Last night I crept into Noah's room and sat on his bed, watching him sleep, curled up with his favorite stuffed toy. I pushed his summer shaggy hair across his forehead and made a mental note to get him a haircut before the back-to-school madness this year. And shoes. Crap, he needs closed-toe shoes. Last year we waited too long and nobody had his size. I think his jacket will still fit, and some of his pants. We can layer longer t-shirts under some of the 3T long-sleeved shirts from last year, if his belly shows, since they still look practically brand-new. I smiled a little. One of the benefits of a cautious, mess-hating little boy: He is extremely easy on clothing.

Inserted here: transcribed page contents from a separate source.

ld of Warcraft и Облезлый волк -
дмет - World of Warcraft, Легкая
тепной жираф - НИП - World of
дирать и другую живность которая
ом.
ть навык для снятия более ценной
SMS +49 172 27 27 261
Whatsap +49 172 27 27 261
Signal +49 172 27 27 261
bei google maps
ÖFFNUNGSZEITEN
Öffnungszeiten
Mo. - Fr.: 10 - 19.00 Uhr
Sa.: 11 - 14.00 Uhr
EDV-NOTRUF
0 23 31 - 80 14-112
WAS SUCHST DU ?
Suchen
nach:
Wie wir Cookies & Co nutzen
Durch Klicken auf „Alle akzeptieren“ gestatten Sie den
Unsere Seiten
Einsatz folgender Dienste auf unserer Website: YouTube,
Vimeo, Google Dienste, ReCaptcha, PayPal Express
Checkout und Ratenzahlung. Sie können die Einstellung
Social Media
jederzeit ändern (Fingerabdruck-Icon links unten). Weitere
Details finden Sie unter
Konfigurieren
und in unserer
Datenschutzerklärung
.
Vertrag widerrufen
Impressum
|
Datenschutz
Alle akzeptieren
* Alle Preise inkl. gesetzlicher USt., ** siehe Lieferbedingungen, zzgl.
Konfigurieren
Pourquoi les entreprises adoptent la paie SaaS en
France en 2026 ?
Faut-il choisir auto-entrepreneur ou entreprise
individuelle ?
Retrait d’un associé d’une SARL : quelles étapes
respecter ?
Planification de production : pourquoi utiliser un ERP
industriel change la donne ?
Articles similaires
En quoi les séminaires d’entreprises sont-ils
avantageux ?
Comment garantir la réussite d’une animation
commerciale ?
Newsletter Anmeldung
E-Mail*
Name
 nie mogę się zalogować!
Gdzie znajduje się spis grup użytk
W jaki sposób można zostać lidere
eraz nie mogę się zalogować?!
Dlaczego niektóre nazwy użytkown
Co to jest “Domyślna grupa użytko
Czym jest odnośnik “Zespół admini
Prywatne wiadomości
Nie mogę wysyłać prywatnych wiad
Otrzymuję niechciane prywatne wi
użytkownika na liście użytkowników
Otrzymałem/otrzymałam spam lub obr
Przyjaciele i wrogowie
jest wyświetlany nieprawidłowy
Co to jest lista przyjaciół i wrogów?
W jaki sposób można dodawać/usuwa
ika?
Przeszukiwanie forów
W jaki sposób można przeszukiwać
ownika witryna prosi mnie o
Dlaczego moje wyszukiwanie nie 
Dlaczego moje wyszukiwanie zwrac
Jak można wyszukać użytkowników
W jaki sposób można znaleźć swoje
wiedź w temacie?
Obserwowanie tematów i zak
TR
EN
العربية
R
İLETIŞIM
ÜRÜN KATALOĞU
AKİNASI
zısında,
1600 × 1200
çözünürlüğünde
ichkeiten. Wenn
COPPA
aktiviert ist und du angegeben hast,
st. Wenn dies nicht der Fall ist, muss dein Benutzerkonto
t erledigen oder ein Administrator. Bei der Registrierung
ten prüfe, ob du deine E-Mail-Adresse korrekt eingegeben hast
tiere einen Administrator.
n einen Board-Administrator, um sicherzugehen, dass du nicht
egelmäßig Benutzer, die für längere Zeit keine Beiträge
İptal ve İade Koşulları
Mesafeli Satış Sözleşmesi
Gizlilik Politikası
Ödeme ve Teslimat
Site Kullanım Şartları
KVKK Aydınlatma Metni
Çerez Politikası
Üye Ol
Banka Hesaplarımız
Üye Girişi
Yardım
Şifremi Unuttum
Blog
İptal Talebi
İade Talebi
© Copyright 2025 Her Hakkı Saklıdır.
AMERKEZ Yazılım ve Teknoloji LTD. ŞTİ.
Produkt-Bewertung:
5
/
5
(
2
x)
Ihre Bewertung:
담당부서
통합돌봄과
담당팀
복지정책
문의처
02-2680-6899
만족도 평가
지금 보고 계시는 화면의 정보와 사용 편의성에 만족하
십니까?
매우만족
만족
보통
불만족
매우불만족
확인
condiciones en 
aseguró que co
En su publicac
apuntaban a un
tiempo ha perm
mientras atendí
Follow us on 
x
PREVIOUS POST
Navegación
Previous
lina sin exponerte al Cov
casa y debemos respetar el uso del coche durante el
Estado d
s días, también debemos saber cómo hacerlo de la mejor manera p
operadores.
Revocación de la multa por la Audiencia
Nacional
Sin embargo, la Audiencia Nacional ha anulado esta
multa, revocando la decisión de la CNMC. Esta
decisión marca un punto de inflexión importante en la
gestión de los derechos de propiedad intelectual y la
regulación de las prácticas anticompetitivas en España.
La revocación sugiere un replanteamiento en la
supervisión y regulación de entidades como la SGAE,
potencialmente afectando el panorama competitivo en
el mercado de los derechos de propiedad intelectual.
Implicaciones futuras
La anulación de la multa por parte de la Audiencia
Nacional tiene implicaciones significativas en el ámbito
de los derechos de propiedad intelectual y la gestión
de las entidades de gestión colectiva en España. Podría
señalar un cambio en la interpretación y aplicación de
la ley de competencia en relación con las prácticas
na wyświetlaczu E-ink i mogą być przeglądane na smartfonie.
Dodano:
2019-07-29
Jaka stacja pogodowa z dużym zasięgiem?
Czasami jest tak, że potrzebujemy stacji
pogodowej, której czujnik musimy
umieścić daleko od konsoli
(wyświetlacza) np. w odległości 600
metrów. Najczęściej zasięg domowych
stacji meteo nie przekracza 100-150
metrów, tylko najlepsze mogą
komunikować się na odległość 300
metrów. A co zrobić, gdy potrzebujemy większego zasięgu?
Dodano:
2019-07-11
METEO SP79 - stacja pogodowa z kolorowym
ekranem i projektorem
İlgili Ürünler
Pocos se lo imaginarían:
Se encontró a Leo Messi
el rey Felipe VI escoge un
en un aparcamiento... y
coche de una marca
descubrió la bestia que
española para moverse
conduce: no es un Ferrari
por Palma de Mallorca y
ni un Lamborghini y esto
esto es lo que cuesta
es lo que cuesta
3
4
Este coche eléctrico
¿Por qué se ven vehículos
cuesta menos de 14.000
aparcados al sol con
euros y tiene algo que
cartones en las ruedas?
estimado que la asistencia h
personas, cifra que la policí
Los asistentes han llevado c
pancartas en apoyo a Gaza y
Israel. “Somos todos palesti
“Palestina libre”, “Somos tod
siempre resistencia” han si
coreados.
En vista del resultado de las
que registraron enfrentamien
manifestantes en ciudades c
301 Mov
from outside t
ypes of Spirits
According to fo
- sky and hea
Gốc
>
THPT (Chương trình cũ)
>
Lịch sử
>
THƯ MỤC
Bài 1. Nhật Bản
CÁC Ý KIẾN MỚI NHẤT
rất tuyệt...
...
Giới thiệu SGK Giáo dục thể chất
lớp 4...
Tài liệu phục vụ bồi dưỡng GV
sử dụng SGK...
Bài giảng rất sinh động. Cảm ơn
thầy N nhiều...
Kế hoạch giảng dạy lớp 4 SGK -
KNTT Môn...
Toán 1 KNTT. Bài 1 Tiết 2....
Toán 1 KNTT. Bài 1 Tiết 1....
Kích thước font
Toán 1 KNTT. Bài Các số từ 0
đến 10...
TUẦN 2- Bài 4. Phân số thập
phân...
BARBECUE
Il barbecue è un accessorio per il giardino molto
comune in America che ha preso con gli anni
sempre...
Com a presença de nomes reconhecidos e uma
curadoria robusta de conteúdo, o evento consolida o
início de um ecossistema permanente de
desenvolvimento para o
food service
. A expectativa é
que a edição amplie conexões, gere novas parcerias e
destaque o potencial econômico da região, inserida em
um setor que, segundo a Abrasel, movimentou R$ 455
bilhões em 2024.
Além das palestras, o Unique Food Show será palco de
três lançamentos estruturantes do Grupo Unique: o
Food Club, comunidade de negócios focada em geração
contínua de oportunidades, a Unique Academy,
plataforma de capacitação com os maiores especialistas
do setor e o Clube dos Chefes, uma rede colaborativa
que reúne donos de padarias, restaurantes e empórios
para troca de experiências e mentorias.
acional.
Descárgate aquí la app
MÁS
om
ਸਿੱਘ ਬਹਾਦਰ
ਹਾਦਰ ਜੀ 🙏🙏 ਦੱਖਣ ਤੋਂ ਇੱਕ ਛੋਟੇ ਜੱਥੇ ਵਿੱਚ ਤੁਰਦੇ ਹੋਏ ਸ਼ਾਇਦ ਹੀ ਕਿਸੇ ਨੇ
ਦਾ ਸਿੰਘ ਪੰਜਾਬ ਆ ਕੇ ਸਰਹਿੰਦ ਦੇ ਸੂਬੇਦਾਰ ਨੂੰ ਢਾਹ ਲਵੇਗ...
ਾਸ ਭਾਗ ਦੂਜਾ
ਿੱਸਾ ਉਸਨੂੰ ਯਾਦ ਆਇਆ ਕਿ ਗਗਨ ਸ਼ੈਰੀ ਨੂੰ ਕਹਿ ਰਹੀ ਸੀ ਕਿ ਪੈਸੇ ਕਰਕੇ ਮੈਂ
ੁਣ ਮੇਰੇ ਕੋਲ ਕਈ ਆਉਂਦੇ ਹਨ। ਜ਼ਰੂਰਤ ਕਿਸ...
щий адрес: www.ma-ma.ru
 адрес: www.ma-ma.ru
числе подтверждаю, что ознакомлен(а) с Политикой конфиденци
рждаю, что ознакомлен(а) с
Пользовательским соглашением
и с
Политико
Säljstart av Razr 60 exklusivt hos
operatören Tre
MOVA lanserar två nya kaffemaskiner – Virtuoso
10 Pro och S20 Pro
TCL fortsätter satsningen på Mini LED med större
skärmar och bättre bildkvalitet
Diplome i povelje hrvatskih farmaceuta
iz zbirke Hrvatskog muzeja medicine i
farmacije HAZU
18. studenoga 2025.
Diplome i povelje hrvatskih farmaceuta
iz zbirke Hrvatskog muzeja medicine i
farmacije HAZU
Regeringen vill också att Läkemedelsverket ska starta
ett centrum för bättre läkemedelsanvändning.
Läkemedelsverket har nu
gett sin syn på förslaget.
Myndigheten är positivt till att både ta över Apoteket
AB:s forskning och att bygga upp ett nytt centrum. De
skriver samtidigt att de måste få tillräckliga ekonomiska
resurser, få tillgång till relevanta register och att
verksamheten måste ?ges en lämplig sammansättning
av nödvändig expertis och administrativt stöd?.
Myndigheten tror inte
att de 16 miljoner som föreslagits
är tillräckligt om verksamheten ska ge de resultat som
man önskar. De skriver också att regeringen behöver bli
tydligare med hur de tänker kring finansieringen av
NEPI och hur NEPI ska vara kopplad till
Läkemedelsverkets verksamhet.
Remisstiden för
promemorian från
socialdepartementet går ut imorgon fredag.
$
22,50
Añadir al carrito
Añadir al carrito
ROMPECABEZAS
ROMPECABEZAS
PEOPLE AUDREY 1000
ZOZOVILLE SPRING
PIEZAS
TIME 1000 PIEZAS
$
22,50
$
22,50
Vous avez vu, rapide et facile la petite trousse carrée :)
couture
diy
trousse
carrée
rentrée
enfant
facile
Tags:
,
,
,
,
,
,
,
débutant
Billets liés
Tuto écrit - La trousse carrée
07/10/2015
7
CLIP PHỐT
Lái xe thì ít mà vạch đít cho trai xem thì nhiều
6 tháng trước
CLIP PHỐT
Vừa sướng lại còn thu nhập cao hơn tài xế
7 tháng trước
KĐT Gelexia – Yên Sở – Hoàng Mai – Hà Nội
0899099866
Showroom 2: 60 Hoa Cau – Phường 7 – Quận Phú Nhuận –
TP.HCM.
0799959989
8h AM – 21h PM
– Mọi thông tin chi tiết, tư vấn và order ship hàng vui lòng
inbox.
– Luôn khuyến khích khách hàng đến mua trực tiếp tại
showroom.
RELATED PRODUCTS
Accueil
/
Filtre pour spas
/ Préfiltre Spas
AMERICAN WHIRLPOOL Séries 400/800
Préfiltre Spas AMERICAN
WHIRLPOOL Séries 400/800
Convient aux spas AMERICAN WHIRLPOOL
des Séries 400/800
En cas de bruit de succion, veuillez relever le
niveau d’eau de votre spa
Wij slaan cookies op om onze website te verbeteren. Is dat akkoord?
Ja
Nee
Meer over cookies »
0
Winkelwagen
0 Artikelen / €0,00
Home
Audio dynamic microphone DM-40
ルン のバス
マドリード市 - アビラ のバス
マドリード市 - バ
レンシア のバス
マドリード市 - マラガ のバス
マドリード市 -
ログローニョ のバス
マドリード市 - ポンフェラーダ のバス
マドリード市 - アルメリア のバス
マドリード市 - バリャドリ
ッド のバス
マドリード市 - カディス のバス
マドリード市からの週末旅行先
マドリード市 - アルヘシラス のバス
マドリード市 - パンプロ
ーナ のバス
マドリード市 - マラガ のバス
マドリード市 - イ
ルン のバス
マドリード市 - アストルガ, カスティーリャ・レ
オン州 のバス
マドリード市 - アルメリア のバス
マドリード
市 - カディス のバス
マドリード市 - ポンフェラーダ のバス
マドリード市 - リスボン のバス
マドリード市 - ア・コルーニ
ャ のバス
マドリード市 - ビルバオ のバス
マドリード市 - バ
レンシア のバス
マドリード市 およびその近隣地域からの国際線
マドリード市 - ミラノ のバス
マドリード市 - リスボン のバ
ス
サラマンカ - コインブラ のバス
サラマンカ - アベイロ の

That circled me back to the topic at hand. My chest and stomach twisted in anxiety while I replayed the day's comments and emails -- the good, the bad, the contradictory. The happy stories from parents who did, the sad ones from parents who didn't. The overwhelming use of the word regret. Would we regret not sending him? Should we send him simply because we're afraid of regretting something? I felt the familiar sense of indignation that I get when something I write is misunderstood, even by a very few people, even when it was completely the fault of imprecise writing. A decent roof and working garbage disposal and non-dog-pee-stained carpet ARE important, I bratted, if you have to put your house on the market in the hurry and hope to get full price.
I finally stopped the futile process of trying to compose the perfect comment that would explain everything to an invisible audience of strangers and stared hard at Noah, trying to will the right answer into existence. I pulled him into my arms and held him as tightly as I dared, as if his neural pathways would communicate with me. This! This is what we need! Give it to us!
When that didn't work, I prayed. Then I went to bed and shook Jason awake.
"Quick. What does your gut say?"
He knew exactly what I was talking about. "I don't know. I go back and forth. You?"
I thought for a second. "I think we're getting the hard sell. I think they smelled the blood of nervous parents in the water, and I don't like it."
He nodded. I went on.
"But I still think we should send him."
And so we will.
He was, after all, wearing a hat.
PS. The PayPal button is staying down. I admit I was a little tempted to put it up again, but Jason feels very strongly that...no. Just...no. Thank you, so much, those of you who offered to help. There are others who need that help more. For us, the offer is enough.